### Work instruction
Pull out every line of the data below that contains the string "Christmas", matching case exactly, and copy each line in full.

---------- Data supplied ----------

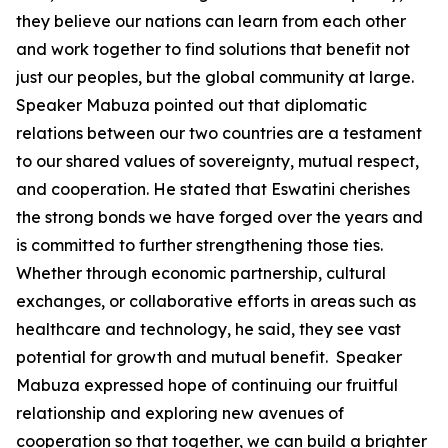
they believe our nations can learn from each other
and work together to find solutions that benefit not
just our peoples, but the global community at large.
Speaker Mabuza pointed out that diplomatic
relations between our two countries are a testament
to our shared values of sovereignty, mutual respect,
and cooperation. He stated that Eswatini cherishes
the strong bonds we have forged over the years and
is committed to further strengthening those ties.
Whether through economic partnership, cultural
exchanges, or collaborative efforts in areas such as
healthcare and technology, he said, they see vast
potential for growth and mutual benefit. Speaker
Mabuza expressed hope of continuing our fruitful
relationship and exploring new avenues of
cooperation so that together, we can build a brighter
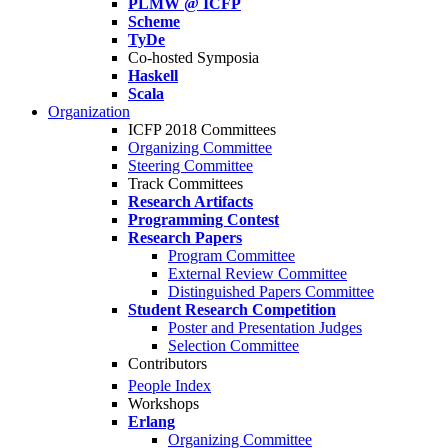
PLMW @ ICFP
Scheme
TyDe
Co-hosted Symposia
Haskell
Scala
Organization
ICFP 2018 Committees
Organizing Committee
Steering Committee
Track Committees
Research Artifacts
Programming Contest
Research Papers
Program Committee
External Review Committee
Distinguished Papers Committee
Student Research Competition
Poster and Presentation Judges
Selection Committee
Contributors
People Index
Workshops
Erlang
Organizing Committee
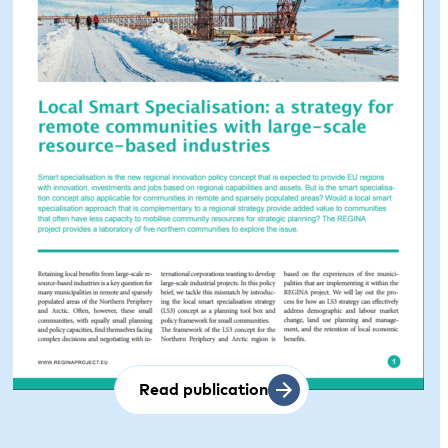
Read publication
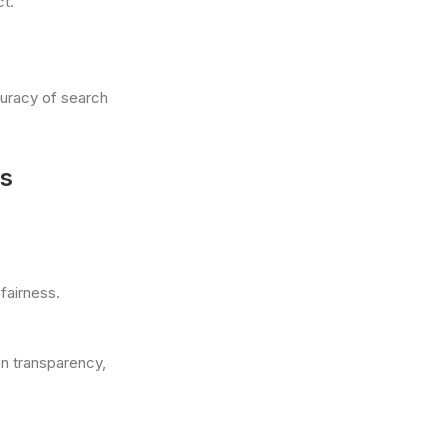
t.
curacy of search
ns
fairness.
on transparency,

----------
---------- Data supplied ----------

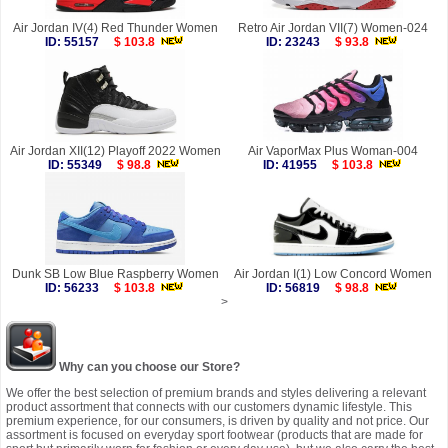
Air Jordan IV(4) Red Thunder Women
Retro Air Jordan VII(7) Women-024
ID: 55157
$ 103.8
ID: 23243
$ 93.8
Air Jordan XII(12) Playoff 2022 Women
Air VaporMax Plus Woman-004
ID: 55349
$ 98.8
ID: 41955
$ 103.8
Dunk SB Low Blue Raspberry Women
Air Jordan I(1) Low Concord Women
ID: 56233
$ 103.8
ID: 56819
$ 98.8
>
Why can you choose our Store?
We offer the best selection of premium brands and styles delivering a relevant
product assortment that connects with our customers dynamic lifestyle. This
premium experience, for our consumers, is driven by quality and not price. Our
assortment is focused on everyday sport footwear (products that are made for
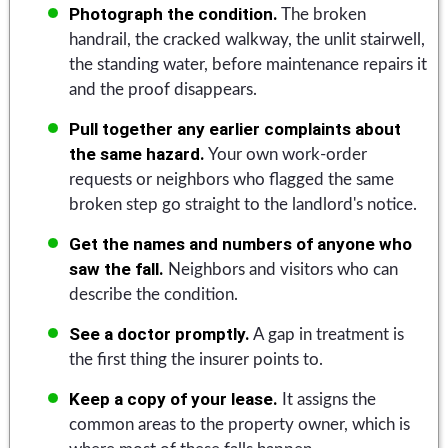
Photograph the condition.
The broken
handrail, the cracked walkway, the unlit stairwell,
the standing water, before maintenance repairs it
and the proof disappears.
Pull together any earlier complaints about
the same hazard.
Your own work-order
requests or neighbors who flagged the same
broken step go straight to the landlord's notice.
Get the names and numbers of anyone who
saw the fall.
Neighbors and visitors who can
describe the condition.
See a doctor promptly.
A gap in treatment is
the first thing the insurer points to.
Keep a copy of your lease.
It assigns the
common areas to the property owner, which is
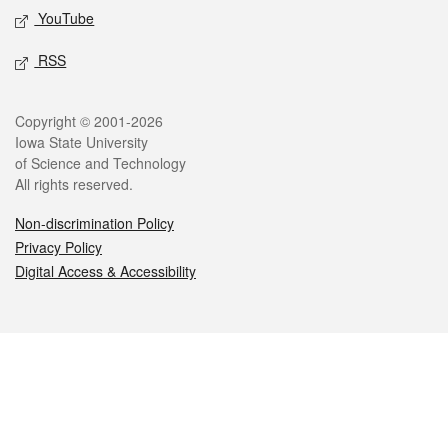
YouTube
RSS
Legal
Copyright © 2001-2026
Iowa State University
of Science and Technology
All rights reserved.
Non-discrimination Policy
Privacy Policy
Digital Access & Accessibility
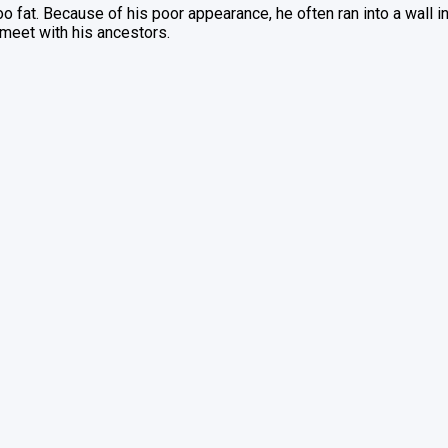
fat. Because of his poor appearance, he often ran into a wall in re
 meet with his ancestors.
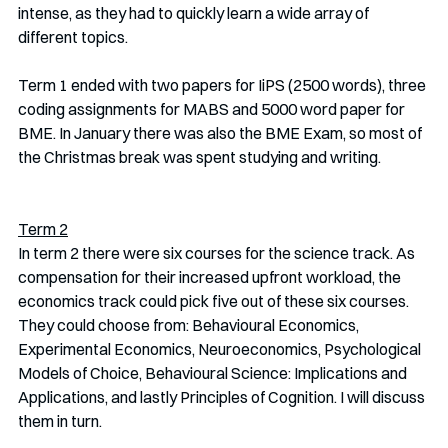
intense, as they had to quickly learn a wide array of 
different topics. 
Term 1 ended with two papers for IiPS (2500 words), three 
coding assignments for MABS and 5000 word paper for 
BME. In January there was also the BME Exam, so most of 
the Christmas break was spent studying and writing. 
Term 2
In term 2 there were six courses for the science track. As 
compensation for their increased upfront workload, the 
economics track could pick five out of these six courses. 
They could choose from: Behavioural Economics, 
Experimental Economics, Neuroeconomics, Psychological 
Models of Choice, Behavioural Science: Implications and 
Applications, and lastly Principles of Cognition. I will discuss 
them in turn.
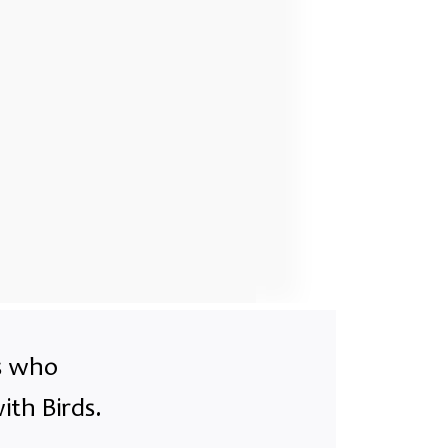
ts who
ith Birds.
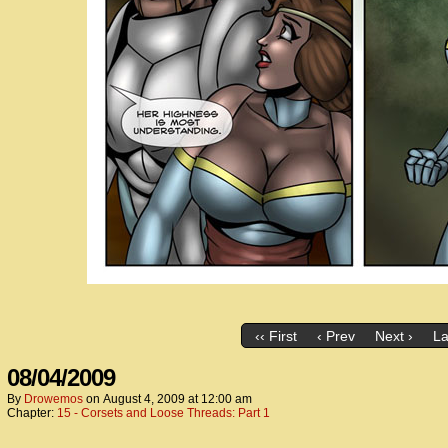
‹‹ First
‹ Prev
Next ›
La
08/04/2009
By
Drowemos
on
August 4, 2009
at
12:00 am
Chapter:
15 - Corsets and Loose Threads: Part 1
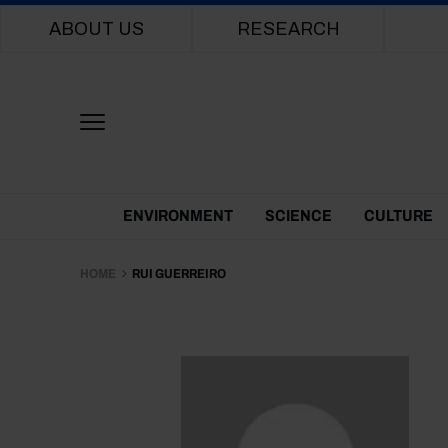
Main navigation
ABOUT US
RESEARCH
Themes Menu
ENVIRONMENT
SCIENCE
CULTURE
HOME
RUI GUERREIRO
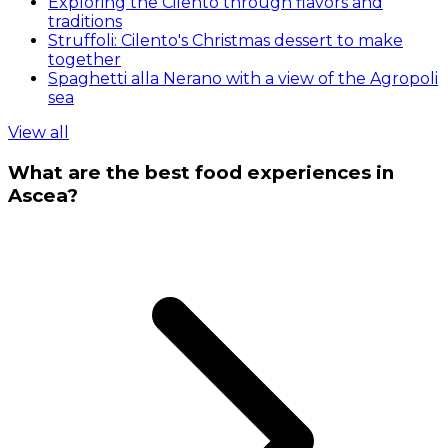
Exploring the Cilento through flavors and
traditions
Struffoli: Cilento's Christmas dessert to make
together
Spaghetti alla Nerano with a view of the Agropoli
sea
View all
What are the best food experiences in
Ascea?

----------
---------- Data supplied ----------

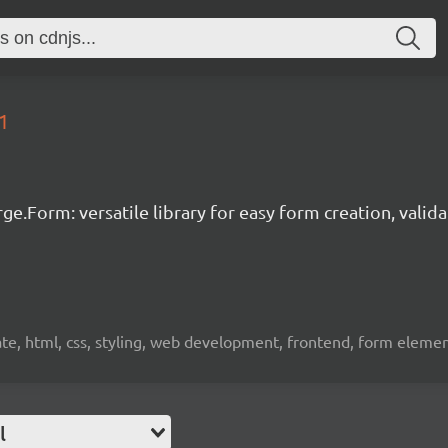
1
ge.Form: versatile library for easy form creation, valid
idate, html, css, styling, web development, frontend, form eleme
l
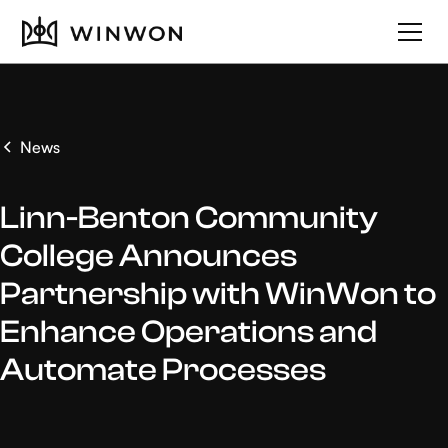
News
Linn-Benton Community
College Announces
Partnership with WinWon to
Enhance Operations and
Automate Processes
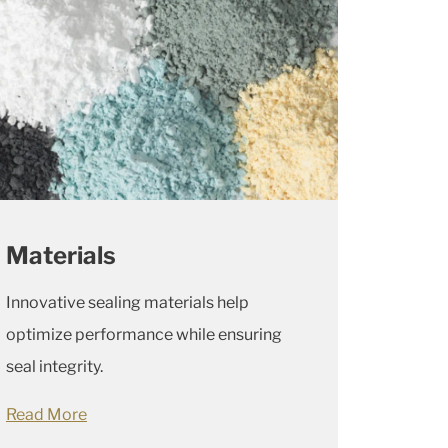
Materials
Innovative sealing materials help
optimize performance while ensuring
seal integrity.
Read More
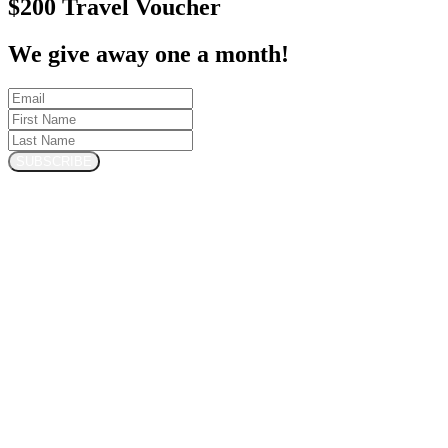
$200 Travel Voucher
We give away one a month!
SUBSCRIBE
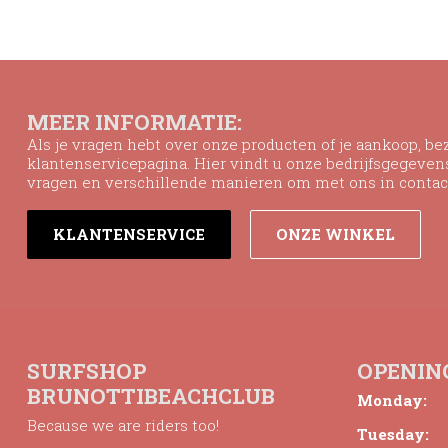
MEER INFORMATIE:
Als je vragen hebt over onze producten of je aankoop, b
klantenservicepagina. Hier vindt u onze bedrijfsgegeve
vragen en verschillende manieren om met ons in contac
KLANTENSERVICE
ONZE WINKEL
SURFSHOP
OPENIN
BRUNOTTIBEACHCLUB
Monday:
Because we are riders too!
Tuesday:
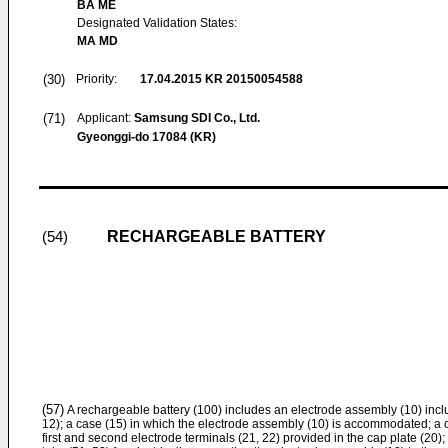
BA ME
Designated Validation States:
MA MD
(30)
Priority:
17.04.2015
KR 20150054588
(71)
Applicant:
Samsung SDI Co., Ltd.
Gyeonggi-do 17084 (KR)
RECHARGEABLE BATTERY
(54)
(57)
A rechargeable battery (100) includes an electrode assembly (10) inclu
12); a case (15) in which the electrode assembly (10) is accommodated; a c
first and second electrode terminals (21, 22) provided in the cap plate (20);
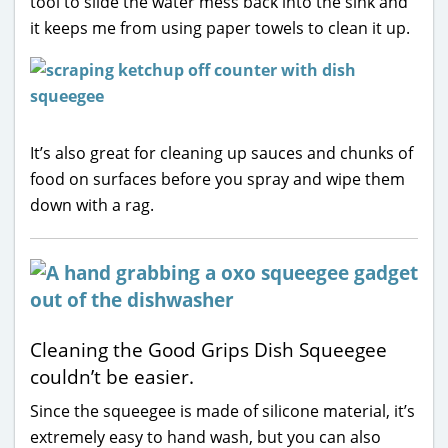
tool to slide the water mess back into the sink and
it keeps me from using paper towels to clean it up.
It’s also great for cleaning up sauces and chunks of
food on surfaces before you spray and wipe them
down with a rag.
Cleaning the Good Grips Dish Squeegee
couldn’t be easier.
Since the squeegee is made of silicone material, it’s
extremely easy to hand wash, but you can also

----------

### Answer for this exercise
the Christmas break was spent studying and writing. 
Struffoli: Cilento's Christmas dessert to make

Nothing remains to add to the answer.